=== Section Start ===
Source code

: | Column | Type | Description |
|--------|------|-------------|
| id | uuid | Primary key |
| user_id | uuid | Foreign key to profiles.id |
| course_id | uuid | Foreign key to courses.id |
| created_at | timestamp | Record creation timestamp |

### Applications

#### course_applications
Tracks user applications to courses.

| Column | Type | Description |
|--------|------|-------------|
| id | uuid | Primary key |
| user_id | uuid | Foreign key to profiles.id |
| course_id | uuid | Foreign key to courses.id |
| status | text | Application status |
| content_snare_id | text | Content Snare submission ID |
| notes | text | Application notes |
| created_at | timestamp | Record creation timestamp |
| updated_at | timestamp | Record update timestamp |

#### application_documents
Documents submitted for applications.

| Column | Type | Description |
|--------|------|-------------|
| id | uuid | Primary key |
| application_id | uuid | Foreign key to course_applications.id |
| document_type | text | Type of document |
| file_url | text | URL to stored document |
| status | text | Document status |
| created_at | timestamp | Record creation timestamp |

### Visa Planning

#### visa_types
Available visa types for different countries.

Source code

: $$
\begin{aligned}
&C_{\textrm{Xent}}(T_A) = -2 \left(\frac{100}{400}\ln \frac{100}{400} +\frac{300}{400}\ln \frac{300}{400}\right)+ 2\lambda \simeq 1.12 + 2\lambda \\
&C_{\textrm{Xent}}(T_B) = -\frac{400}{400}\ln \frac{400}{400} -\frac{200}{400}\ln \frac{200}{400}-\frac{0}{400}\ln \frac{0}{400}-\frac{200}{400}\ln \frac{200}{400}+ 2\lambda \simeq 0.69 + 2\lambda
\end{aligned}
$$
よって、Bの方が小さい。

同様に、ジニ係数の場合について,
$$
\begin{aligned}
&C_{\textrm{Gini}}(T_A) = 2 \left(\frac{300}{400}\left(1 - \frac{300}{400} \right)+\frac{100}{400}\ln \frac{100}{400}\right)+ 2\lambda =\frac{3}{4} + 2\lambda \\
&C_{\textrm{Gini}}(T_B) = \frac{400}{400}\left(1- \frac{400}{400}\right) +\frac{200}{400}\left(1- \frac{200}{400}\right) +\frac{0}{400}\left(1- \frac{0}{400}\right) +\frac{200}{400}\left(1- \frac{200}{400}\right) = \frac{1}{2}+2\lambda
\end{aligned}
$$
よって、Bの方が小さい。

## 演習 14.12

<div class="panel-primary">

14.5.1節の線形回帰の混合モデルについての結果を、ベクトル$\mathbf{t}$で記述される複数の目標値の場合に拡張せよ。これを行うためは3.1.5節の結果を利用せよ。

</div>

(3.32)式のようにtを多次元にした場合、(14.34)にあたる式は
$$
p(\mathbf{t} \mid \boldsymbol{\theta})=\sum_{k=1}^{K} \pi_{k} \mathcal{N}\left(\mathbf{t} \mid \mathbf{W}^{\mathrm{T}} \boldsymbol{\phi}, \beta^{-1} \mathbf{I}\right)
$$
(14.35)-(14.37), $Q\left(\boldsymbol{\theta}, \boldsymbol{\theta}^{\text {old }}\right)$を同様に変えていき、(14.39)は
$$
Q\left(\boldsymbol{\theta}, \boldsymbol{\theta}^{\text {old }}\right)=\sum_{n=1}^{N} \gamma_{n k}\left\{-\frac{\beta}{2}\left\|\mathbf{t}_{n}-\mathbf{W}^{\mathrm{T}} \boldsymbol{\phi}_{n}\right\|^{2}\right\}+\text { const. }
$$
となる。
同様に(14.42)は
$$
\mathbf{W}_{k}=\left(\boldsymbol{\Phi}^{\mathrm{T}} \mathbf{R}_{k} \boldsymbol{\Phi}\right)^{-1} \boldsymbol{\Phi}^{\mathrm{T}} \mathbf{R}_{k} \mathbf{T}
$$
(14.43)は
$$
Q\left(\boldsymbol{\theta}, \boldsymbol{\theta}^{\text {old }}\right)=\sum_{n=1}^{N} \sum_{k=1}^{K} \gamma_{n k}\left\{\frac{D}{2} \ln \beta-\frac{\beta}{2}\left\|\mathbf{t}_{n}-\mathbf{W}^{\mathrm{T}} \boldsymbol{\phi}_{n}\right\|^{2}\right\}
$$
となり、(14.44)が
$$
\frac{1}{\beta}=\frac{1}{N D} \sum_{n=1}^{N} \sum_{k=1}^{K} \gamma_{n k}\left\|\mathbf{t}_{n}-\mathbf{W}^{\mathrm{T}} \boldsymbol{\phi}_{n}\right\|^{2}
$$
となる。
=== Section End ===
> [TASK PROMPT]
Up to and including the line with "#### course_applications", output every line of the records above exactly, starting from the first; output nothing else.

> [EXERCISE RESPONSE]
Source code

: | Column | Type | Description |
|--------|------|-------------|
| id | uuid | Primary key |
| user_id | uuid | Foreign key to profiles.id |
| course_id | uuid | Foreign key to courses.id |
| created_at | timestamp | Record creation timestamp |

### Applications

#### course_applications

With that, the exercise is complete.